- Born: 1950 (age 75–76)
- Allegiance: India
- Branch: Indian Army
- Service years: 15 March 1970 – 1 May 2008
- Rank: Major general
- Unit: 1 Gorkha Rifles (The Malaun Regiment)
- Commands: Additional Director General (TA) Offg Corps Commander (21 Corps) Chief of Staff (21 Corps) Division Commander (25 Inf Div) DDG MO (Special Ops) Brigade Commander (181 Mtn Bde) Col Q Ops (Northern Command) Group Commander (51 SAG)
- Awards: Ati Vishisht Seva Medal Vishisht Seva Medal Bar to Vishisht Seva Medal Sena Medal (Gallantry) Bar to Sena Medal (Gallantry) President's Police Medal for Gallantry Chief of Army Staff Commendation Card

= Vijay Kumar Datta =

Indian military general

Major General Vijay Kumar Datta was the additional director general of the Territorial Army of the Indian Army.

==Biography==
Major General Datta started his career in uniform when he was commissioned in the 2nd Battalion of the 1st Gorkha Rifles in March 1970. He volunteered and served in the first counter-terrorist and counter-hijack unit of the country. A black belt in karate, he introduced this art in the army.
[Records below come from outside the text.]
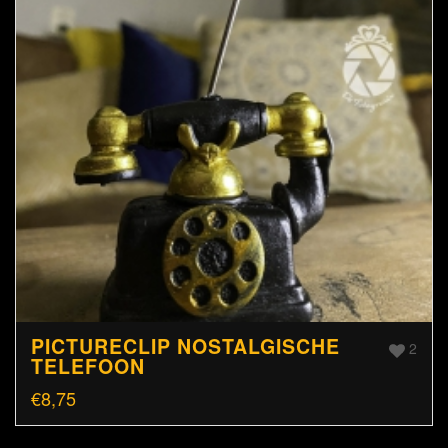
PICTURECLIP NOSTALGISCHE
2
TELEFOON
€
8,75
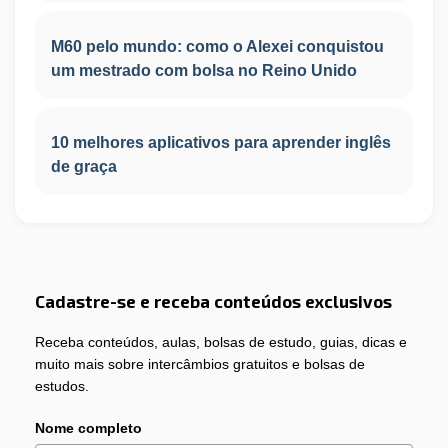
M60 pelo mundo: como o Alexei conquistou
um mestrado com bolsa no Reino Unido
10 melhores aplicativos para aprender inglês
de graça
Cadastre-se e receba conteúdos exclusivos
Receba conteúdos, aulas, bolsas de estudo, guias, dicas e
muito mais sobre intercâmbios gratuitos e bolsas de
estudos.
Nome completo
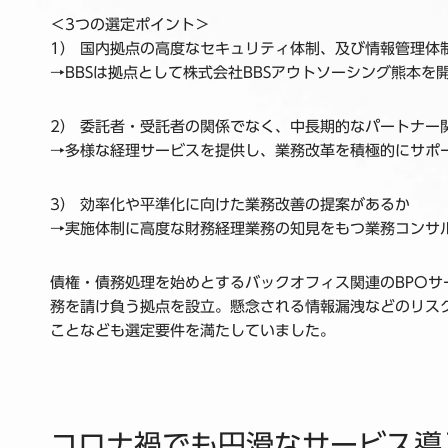
＜3つの選定ポイント＞
1） 国内拠点の高度なセキュリティ体制、及び情報管理体
→BBSは拠点として株式会社BBSアウトソーシング熊本を
2） 委託者・受託者の関係でなく、中長期的なパートナー
→多様な経理サービスを提供し、業務改革を積極的にサポ
3） 効率化や平準化に向けた業務改善の提案があるか
→実施体制に高度な財務経理業務の知見をもつ業務コンサ
債権・債務処理を始めとするバックオフィス関連のBPOサ
務を請け負う拠点を設立。懸念される情報漏洩などのリス
ことなども選定要件を満たしていました。
コロナ禍でも円滑なサービス導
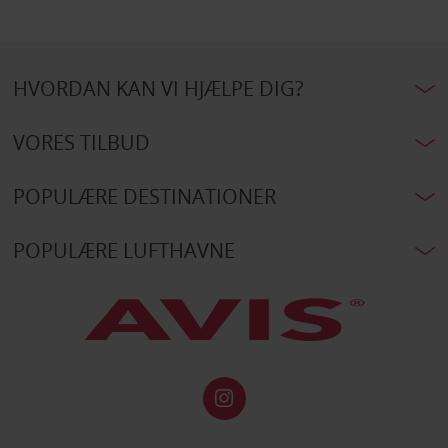
HVORDAN KAN VI HJÆLPE DIG?
VORES TILBUD
POPULÆRE DESTINATIONER
POPULÆRE LUFTHAVNE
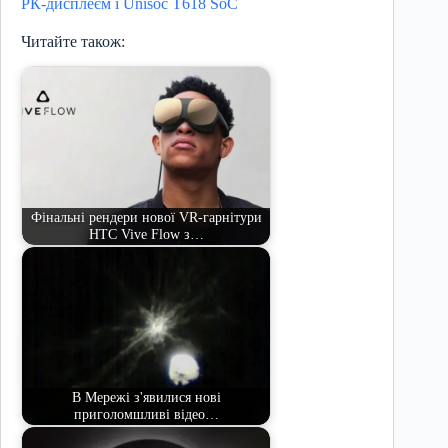
РК-дисплеєм і Unisoc T618 SoC
Читайте також:
Фінальні рендери нової VR-гарнітури
HTC Vive Flow з…
В Мережі з'явилися нові
приголомшливі відео…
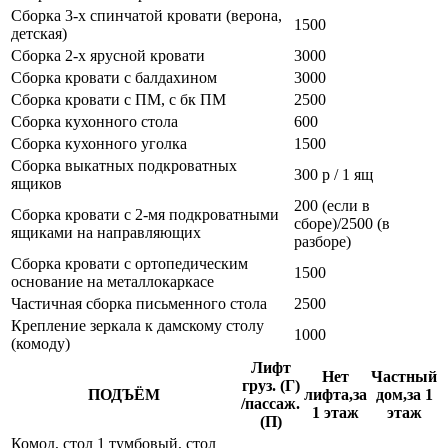
Сборка 3-х спинчатой кровати (верона,
1500
детская)
Сборка 2-х ярусной кровати
3000
Сборка кровати с балдахином
3000
Сборка кровати с ПМ, с бк ПМ
2500
Сборка кухонного стола
600
Сборка кухонного уголка
1500
Сборка выкатных подкроватных
300 р / 1 ящ
ящиков
200 (если в
Сборка кровати с 2-мя подкроватными
сборе)/2500 (в
ящиками на направляющих
разборе)
Сборка кровати с ортопедическим
1500
основание на металлокаркасе
Частичная сборка письменного стола
2500
Крепление зеркала к дамскому столу
1000
(комоду)
Лифт
Нет
Частный
груз. (Г)
ПОДЪЁМ
лифта,за
дом,за 1
/пассаж.
1 этаж
этаж
(П)
Комод, стол 1 тумбовый, стол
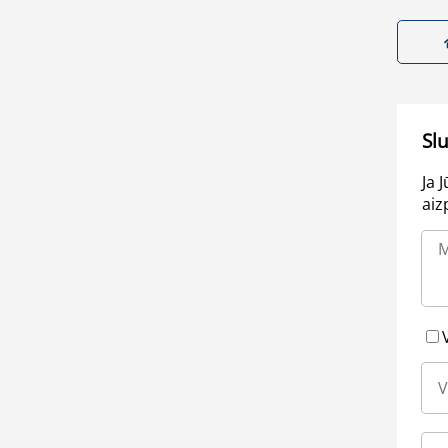
Sl
Ja 
aiz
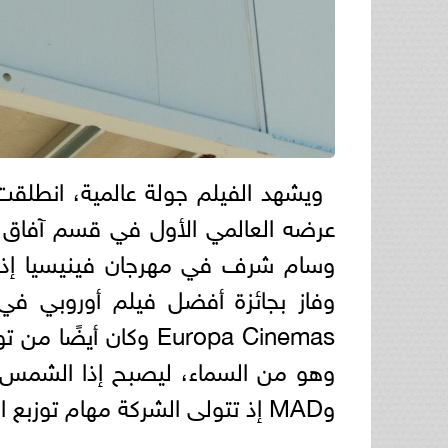
ويشهد الفيلم جولة عالمية، انطلق
عرضه العالمي الأول في قسم آفاق، وي
وفاز بجائزة أفضل فيلم أوروبي في
وهو من السماء، ليصبح إذا الشمس غ
وMAD إذ تتولى الشركة مهام توزبع الفيلم في العالم العربي.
One of Datta's major accomplishments was the designing and introduction of the bullet-proof patka for the army and para-military forces. He also designed and conceptualised the bullet-proof jacket (kavach) which is being produced by DRDO. The credit of designing the arms laser designator goes to him too. He was involved in the raising of the Special Protection Group and the National Security Guard.

He has commanded a mountain brigade in counterinsurgency operations under the Operation Rhino in Assam and an infantry division on the Line of Control in Jammu and Kashmir in Operation Rakshak. He was also posted as the chief of staff of 21 Corps (offensive formation of the Indian Army). He also became additional director general of the Territorial Army before he retired the army on 1 May 2008.